Consigne a
Réécrivez les enregistrements en remplaçant « Kandıra » par « Kandira », sans rien modifier d'autre. Omettez les images dans votre réponse.

Passage cité
# # # # # # #

Plutôt que d’aller au cinéma ou au restau, ils préfèrent peaufiner leur décoration intérieure, cultiver leur potager, regarder des films ou même jouer à Final Fantasy.

On parle que des coussins du salon

Habituée à bourlinguer aux quatre coins de l’Europe et à écumer les bars de son quartier, Juliette, 33 ans, admet volontiers s’être repliée sur son noyau dur. « La pandémie m’a obligé à me poser des questions. Depuis, je ne veux pas passer du temps avec les mauvaises personnes et faire des choses que je n’aime pas.

Avec mon mari, on adore maintenant s’occuper de notre maison. On se délecte de choisir les objets qui vont meubler notre intérieur. On ne parle plus que des coussins du salon. Et c’est trop bien. » Elle rit, un peu effarée à cette idée, mais ne rougit pas de son obsession : « On en a 7 », affirme-t-elle avec un mélange de fierté et d’excitation. « On a passé beaucoup de temps à les choisir et à les assortir… » Elle s’étonne elle-même : « Franchement, qui a ce genre de réflexions ? Jamais avant on n’aurait discuté de coussins… Lequel est bien pour tenir mon bras quand je lis, lequel soutient ma tête quand je regarde un film… »

Dans sa nouvelle vie, les week-ends à Prague ont été remplacés par des draps en percale et un lit « qui a coûté une fortune », le budget soirées au restau a été investi dans un cadre de lit en bois déniché chez un antiquaire, la bière, par l’eau pétillante et la liste des bars à essayer par celles d’objets à acquérir pour agrémenter la maison. Aujourd’hui, Juliette n’hésite plus à se déclarer « sous l’eau » et à sortir d’autres excuses « plus ou moins valables » pour éviter les rendez-vous.

# # # # # # #

Extraits de données
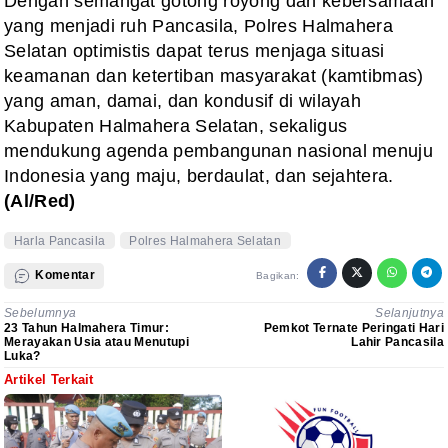
Dengan semangat gotong royong dan kebersamaan
yang menjadi ruh Pancasila, Polres Halmahera
Selatan optimistis dapat terus menjaga situasi
keamanan dan ketertiban masyarakat (kamtibmas)
yang aman, damai, dan kondusif di wilayah
Kabupaten Halmahera Selatan, sekaligus
mendukung agenda pembangunan nasional menuju
Indonesia yang maju, berdaulat, dan sejahtera.
(Al/Red)
Harla Pancasila
Polres Halmahera Selatan
Komentar
Bagikan:
Sebelumnya
Selanjutnya
23 Tahun Halmahera Timur:
Pemkot Ternate Peringati Hari
Merayakan Usia atau Menutupi
Lahir Pancasila
Luka?
Artikel Terkait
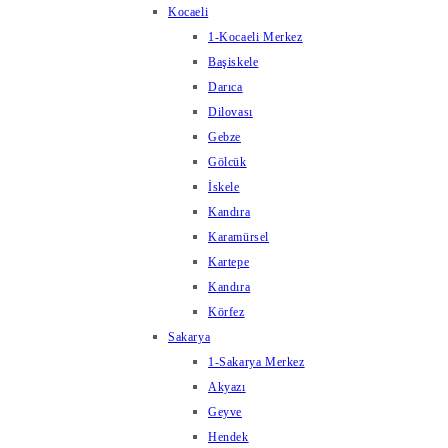
Kocaeli
1-Kocaeli Merkez
Başiskele
Darıca
Dilovası
Gebze
Gölcük
İskele
Kandıra
Karamürsel
Kartepe
Kandıra
Körfez
Sakarya
1-Sakarya Merkez
Akyazı
Geyve
Hendek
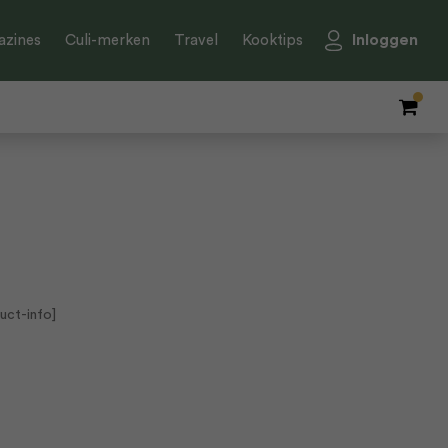
Inloggen
zines
Culi-merken
Travel
Kooktips
uct-info]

# # # # # # #

Consigne b
Selon le passage cité, dans quoi Juliette a-t-elle investi le budget autrefois consacré aux soirées au restaurant ?

Corrigé a
Dengan semangat gotong royong dan kebersamaan
yang menjadi ruh Pancasila, Polres Halmahera
Selatan optimistis dapat terus menjaga situasi
keamanan dan ketertiban masyarakat (kamtibmas)
yang aman, damai, dan kondusif di wilayah
Kabupaten Halmahera Selatan, sekaligus
mendukung agenda pembangunan nasional menuju
Indonesia yang maju, berdaulat, dan sejahtera.
(Al/Red)
Harla Pancasila
Polres Halmahera Selatan
Komentar
Bagikan:
Sebelumnya
Selanjutnya
23 Tahun Halmahera Timur:
Pemkot Ternate Peringati Hari
Merayakan Usia atau Menutupi
Lahir Pancasila
Luka?
Artikel Terkait
Kocaeli
1-Kocaeli Merkez
Başiskele
Darıca
Dilovası
Gebze
Gölcük
İskele
Kandira
Karamürsel
Kartepe
Kandira
Körfez
Sakarya
1-Sakarya Merkez
Akyazı
Geyve
Hendek
Inloggen
zines
Culi-merken
Travel
Kooktips
uct-info]

Corrigé b
Dans un cadre de lit en bois déniché chez un antiquaire.